If you want to use S3 LIST to emulate a SimpleDB Query, you can only Query one attribute and that attribute must be at the start of the name. Obviously you can't have two different attributes both at the start of the name, so any Query involving two or more attributes can't be emulated by S3 LIST.
Agreed, but if your values aren't large and if your client can do the obvious filtering then you can emulate it quite easily. This is actually what Mark Atwood's S3 storage layer for MySQL did.
I'm still curious about the values you're using in your test. Did you use exactly the same ones described on the "Indexing and Querying Amazon S3 Metadata with Amazon SimpleDB" page?
Agreed, but if your values aren't large and if your client can do the obvious filtering then you can emulate it quite easily.
True, but the S3 LIST operations you need for that can get expensive quickly. I considered it for the application I intend to use SimpleDB for, and decided that SimpleDB was far cheaper.
I'm still curious about the values you're using in your test.
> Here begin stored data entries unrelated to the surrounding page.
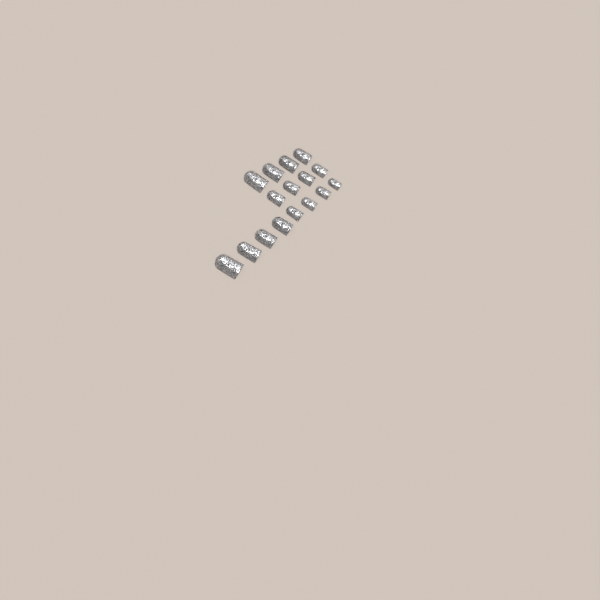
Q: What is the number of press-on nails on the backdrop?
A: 16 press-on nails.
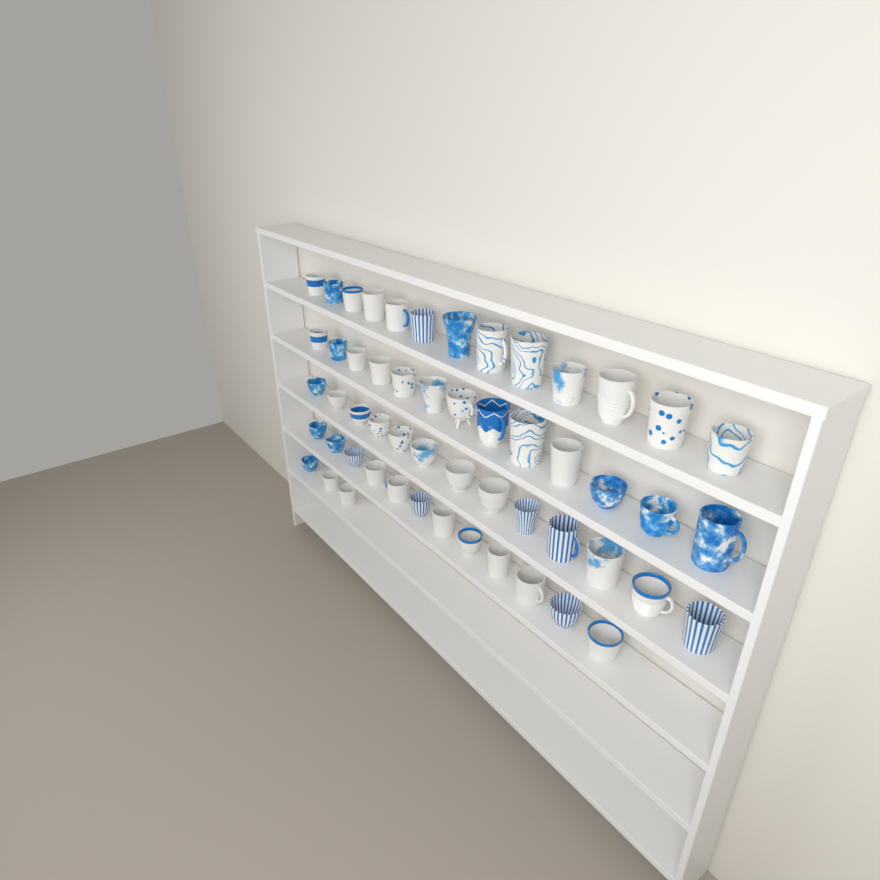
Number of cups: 54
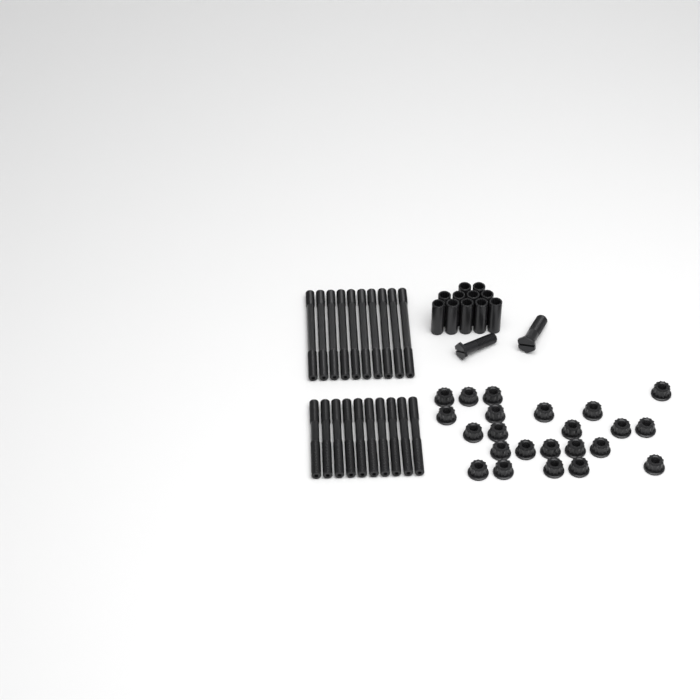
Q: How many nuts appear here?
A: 23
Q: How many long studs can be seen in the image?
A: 10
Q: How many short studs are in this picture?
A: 10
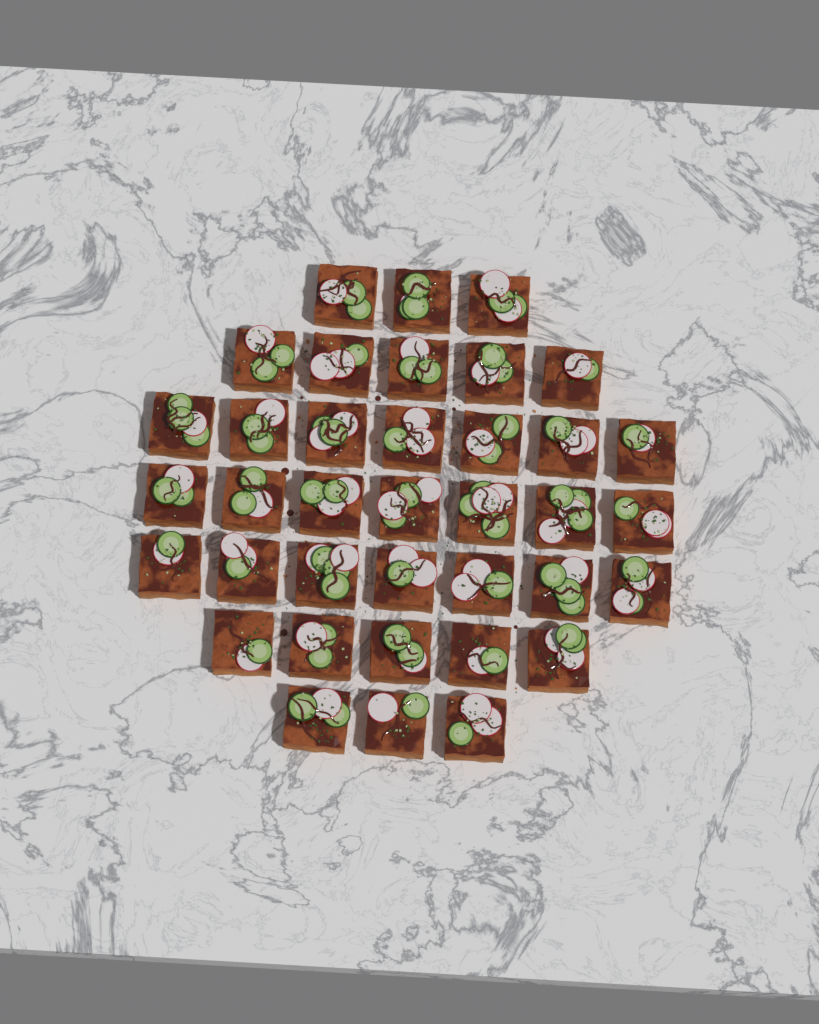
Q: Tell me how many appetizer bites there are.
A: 37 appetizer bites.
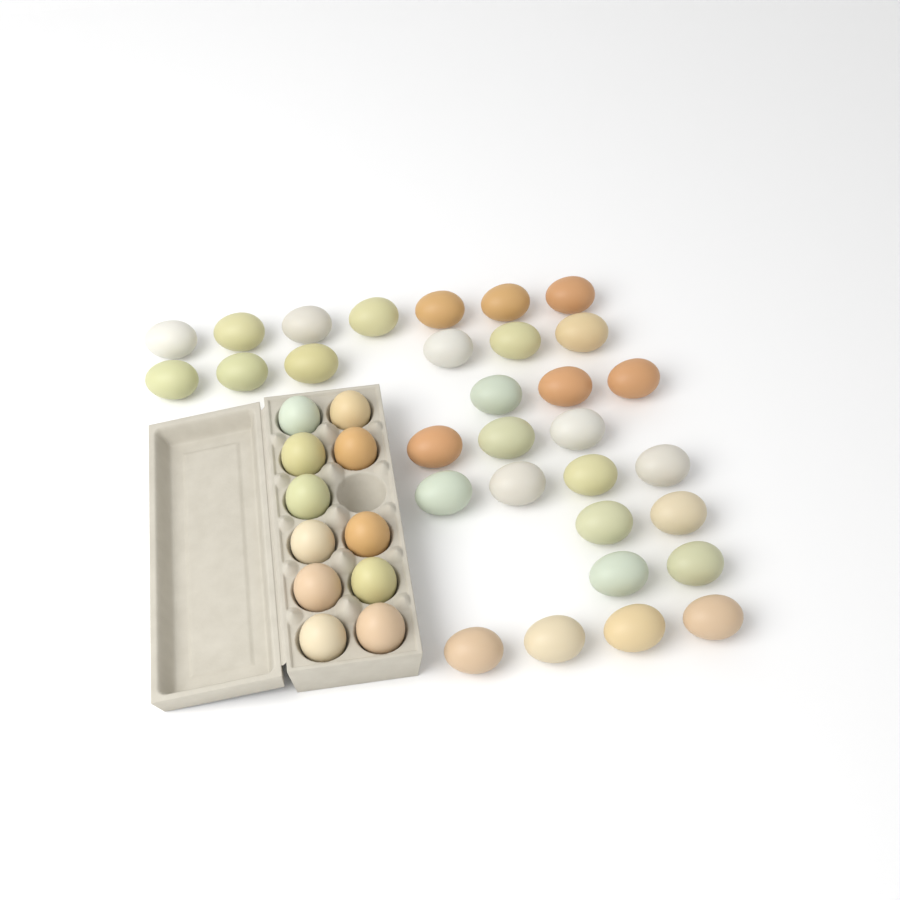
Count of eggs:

They were utterly synthetic -- the first things which came to mind: The item names were 0000, 0001, 0002, ... 9999, the attribute names were "square" and "cube", and I think you can guess what the attribute values were. :-)
Thanks. I remember your earlier article where you wrote
Third, if you have an item with only one attribute, and your read:write ratio is more than 22:1, it's cheaper to use S3 instead of SimpleDB -- even ignoring the storage cost -- since S3's 1 μ$ per GET is cheaper than SimpleDB's 1.305 μ$ per GetAttributes request.
and wondered if that still held true for varying I/O rates.